Gary Greenberg
abouttheauthor

Confused about depression? Depressed about your confusion? Tired of interminable arguments about whether antidepressants are the spawn of the Devil or Manna from Heaven? Well, so am I. So I decided to do something about it. I wrote a book about how we got to the point where it even makes sense to think of our unhappiness as a disease. The book took me on a long expedition—to clinical trials, doctors' offices, therapy training seminars, and libraries full of dusty old history books. I got interviewed and medicated and even had my brain scanned by a doctor named Amen, and no I did not make that up.

I returned a little less confused, but sure of at least one thing. Depression is not the disease that the doctors and drug companies want you to think it is. That biochemical imbalance they tell you about when they explain why your unhappiness is an illness like diabetes? They're not really sure such a thing exists. In fact, when they talk to each other, they say that one of the things they know is that depression, even the severe kind, is not a simple imbalance of chemicals.

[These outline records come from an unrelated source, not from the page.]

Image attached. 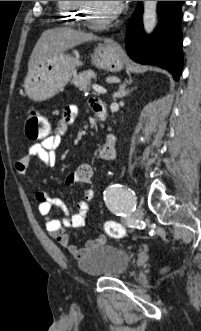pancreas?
Returning <instances> with one entry per match:
<instances>
[{"mask_svg": "<svg viewBox=\"0 0 201 331\" xmlns=\"http://www.w3.org/2000/svg\"><path fill=\"white\" fill-rule=\"evenodd\" d=\"M95 74L92 71H84L74 77L72 83L81 91H86L91 82V78H94Z\"/></svg>", "mask_w": 201, "mask_h": 331, "instance_id": "obj_1", "label": "pancreas"}]
</instances>
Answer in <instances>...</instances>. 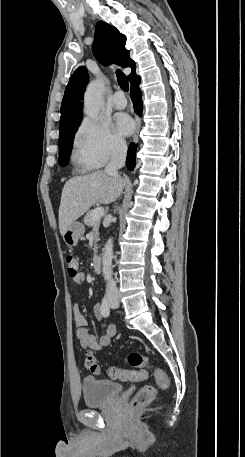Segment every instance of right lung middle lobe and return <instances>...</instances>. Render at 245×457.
Returning a JSON list of instances; mask_svg holds the SVG:
<instances>
[{
  "label": "right lung middle lobe",
  "mask_w": 245,
  "mask_h": 457,
  "mask_svg": "<svg viewBox=\"0 0 245 457\" xmlns=\"http://www.w3.org/2000/svg\"><path fill=\"white\" fill-rule=\"evenodd\" d=\"M81 121L60 127L59 135V164L61 166L68 164V157L72 150V141Z\"/></svg>",
  "instance_id": "dd1d6c3e"
}]
</instances>
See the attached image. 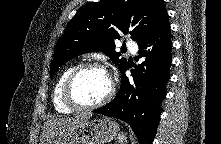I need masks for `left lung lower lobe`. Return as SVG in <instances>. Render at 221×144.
I'll return each mask as SVG.
<instances>
[{
    "label": "left lung lower lobe",
    "mask_w": 221,
    "mask_h": 144,
    "mask_svg": "<svg viewBox=\"0 0 221 144\" xmlns=\"http://www.w3.org/2000/svg\"><path fill=\"white\" fill-rule=\"evenodd\" d=\"M138 44L139 57H145V61L131 70L133 80L125 74L129 68L127 63L120 70L121 86L117 96L93 112L128 123L140 144H152L170 77L172 41L167 13Z\"/></svg>",
    "instance_id": "0a47b994"
}]
</instances>
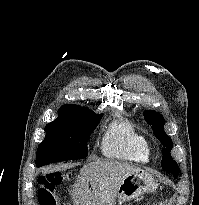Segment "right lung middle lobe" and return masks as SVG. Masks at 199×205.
Segmentation results:
<instances>
[{"instance_id":"dd1d6c3e","label":"right lung middle lobe","mask_w":199,"mask_h":205,"mask_svg":"<svg viewBox=\"0 0 199 205\" xmlns=\"http://www.w3.org/2000/svg\"><path fill=\"white\" fill-rule=\"evenodd\" d=\"M101 118L102 114L78 105L60 108L58 118L45 127L46 137L37 149V167L85 158L88 138Z\"/></svg>"}]
</instances>
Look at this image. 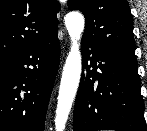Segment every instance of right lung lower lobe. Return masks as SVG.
Wrapping results in <instances>:
<instances>
[{"label": "right lung lower lobe", "mask_w": 147, "mask_h": 131, "mask_svg": "<svg viewBox=\"0 0 147 131\" xmlns=\"http://www.w3.org/2000/svg\"><path fill=\"white\" fill-rule=\"evenodd\" d=\"M59 57L56 34L0 58V131H44Z\"/></svg>", "instance_id": "1"}]
</instances>
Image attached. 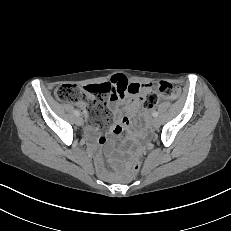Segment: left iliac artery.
<instances>
[{"instance_id":"left-iliac-artery-1","label":"left iliac artery","mask_w":231,"mask_h":231,"mask_svg":"<svg viewBox=\"0 0 231 231\" xmlns=\"http://www.w3.org/2000/svg\"><path fill=\"white\" fill-rule=\"evenodd\" d=\"M152 116H153V117H157V116H158V112H157V111H154V112L152 113Z\"/></svg>"}]
</instances>
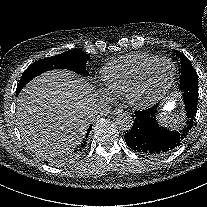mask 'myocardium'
<instances>
[{
    "label": "myocardium",
    "instance_id": "f54148a6",
    "mask_svg": "<svg viewBox=\"0 0 207 207\" xmlns=\"http://www.w3.org/2000/svg\"><path fill=\"white\" fill-rule=\"evenodd\" d=\"M169 62L173 66L172 77L165 87V89L158 96H148L147 87H148V77L149 74L161 63ZM177 77V67L176 63L166 57H162L151 63L142 73L139 82L127 93L126 99L128 103L135 109H141L149 104L155 103L161 99L166 98L170 93L175 84Z\"/></svg>",
    "mask_w": 207,
    "mask_h": 207
}]
</instances>
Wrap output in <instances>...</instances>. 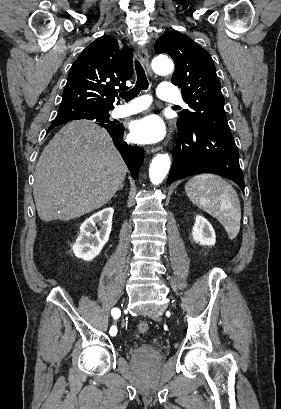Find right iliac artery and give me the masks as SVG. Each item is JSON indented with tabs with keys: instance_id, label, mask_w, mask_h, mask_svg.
<instances>
[{
	"instance_id": "right-iliac-artery-1",
	"label": "right iliac artery",
	"mask_w": 281,
	"mask_h": 409,
	"mask_svg": "<svg viewBox=\"0 0 281 409\" xmlns=\"http://www.w3.org/2000/svg\"><path fill=\"white\" fill-rule=\"evenodd\" d=\"M111 315L113 316L114 319L119 318V316H120V310H119L118 308L112 309ZM116 333H117L116 327H115V326H112L111 329H110V335L114 336V335H116Z\"/></svg>"
}]
</instances>
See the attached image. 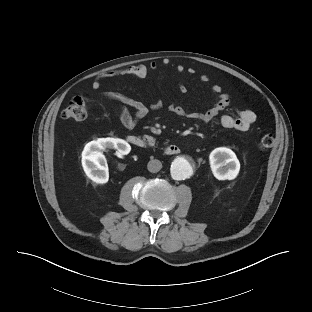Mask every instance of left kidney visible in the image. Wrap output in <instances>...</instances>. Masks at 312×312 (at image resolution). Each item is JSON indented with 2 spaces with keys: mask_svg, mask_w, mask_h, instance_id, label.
I'll list each match as a JSON object with an SVG mask.
<instances>
[{
  "mask_svg": "<svg viewBox=\"0 0 312 312\" xmlns=\"http://www.w3.org/2000/svg\"><path fill=\"white\" fill-rule=\"evenodd\" d=\"M209 162L212 173L218 180H233L240 170L236 154L226 147L214 149L209 155Z\"/></svg>",
  "mask_w": 312,
  "mask_h": 312,
  "instance_id": "obj_1",
  "label": "left kidney"
}]
</instances>
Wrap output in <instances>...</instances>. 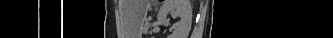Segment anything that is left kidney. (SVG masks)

Which doesn't mean depression isn't a problem, and that brain chemicals aren't part of the problem, or that you shouldn't take drugs that make you feel better. It just means that the story is more complicated (and interesting) than the one about depression being a disease like diabetes. That bigger story is the one I tell in my book. It starts in 5000 BC with the Book of Job, the one about the poor fellow who was the butt of a joke Satan played on God. It ends last year. In between, I write about purple dyes, syphilis, and mercury underpants, as well as subjects you'd expect like psychoanalysis and shock therapy. I recount various pranks that have been played by people like Mark Twain on doctors who have grown too big for the britches, including Sigmund Freud. I retrieve from the dustbin of history a couple of important bicycle rides, taken under the influence of powerful drugs, which were crucial to the development of antidepressants. I tell you why Prozac is a lot more like LSD, chemically and culturally, than anyone wants to admit, how psychiatrists destroyed their profession in order to save it, and in the bargain defined mental illness without consideration of the actual conditions under which we live our lives. I take no prisoners, and I have a lot of fun doing it. You'll have a good time reading it, too, I guarantee. The World Health Organization says that depression is soon to be the leading cause of disability in the world, so it's very likely you'll encounter the diagnosis one way or the other. And if you read this book, you will be better equipped to understand what it means and what you might want to do about it.